══ Entries supplied
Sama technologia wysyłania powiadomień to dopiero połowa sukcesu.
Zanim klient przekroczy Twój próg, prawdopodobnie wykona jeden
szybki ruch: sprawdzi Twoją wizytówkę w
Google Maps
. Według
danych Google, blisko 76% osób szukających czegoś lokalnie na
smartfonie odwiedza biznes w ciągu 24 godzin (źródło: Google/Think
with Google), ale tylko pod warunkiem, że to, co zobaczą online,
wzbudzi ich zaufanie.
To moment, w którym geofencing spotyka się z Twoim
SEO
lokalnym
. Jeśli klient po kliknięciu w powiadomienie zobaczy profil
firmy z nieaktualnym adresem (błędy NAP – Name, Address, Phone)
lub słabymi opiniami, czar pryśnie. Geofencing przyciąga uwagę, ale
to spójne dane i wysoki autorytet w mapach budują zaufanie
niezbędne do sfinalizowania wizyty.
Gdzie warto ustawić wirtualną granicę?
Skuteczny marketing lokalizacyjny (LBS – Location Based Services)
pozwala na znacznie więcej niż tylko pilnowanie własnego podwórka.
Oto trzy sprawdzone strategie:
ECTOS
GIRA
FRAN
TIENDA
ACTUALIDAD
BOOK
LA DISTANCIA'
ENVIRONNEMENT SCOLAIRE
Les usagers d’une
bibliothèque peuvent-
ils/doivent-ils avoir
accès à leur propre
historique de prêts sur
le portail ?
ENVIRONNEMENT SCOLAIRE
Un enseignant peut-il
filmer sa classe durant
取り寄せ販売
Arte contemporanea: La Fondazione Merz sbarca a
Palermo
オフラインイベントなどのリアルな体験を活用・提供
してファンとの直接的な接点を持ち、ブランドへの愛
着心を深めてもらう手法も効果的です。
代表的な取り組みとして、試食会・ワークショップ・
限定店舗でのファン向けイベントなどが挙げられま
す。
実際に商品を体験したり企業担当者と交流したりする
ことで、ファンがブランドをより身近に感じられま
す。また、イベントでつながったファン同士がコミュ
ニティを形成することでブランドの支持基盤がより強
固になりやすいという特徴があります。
════
Please extract every line in the records that contains the string "tylko", treating uppercase and lowercase as different.

Your response:
with Google), ale tylko pod warunkiem, że to, co zobaczą online,
pozwala na znacznie więcej niż tylko pilnowanie własnego podwórka.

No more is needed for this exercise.